Leo XIV will preside over this Ash Wednesday —the first of his pontificate— the traditional procession from the church of San Anselmo to the basilica of Santa Sabina, a gesture that in Rome marks the beginning of the Lenten season. With this celebration, the Pontiff personally resumes a practice that in recent years had been conditioned by the papal absence due to health problems.

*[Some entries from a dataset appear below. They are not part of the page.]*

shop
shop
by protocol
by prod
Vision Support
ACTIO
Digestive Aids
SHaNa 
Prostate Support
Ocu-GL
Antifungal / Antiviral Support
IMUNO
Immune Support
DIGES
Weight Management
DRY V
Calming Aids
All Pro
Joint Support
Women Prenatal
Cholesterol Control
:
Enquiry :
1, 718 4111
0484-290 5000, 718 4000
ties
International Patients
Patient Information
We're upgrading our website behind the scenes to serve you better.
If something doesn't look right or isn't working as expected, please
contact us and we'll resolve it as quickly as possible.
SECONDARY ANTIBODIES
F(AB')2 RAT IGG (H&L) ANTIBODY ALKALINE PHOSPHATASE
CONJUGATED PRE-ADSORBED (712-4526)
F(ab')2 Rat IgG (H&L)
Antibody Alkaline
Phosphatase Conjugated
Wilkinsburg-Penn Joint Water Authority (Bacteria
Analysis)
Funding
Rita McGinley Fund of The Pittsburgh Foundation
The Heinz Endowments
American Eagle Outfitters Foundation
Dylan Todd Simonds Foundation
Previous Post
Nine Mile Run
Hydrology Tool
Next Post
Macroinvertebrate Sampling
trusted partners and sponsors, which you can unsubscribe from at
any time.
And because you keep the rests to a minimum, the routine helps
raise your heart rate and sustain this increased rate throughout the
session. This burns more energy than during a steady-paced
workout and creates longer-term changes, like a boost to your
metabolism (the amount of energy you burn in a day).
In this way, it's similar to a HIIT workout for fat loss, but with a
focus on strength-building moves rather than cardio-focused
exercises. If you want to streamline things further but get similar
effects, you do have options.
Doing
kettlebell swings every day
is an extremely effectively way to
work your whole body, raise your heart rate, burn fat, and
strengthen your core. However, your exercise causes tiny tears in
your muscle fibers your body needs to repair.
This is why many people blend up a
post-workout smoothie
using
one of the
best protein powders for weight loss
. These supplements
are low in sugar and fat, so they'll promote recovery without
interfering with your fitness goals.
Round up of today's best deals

The rite begins in San Anselmo, on the Aventine Hill, where the Pope and members of the Roman Curia gather to start a brief procession toward the nearby basilica of Santa Sabina. The route, just about 200 meters, is carried out while litanies and penitential chants are intoned.
An Ancient Tradition
The so-called statio is part of the ancient tradition of Rome’s stational churches. Already in the first centuries of Christianity, the bishop of Rome celebrated the Eucharist in different temples of the city during Lent, summoning the clergy and the faithful in a liturgical itinerary that prepared the community for Easter. Over time, this practice became structured within the Roman calendar.
The station of Ash Wednesday has been celebrated for centuries in the basilica of Santa Sabina, built in the 5th century on the Aventine Hill, and thus, with a sober ceremony laden with tradition, Rome begins the forty-day journey that will lead to the Paschal Triduum.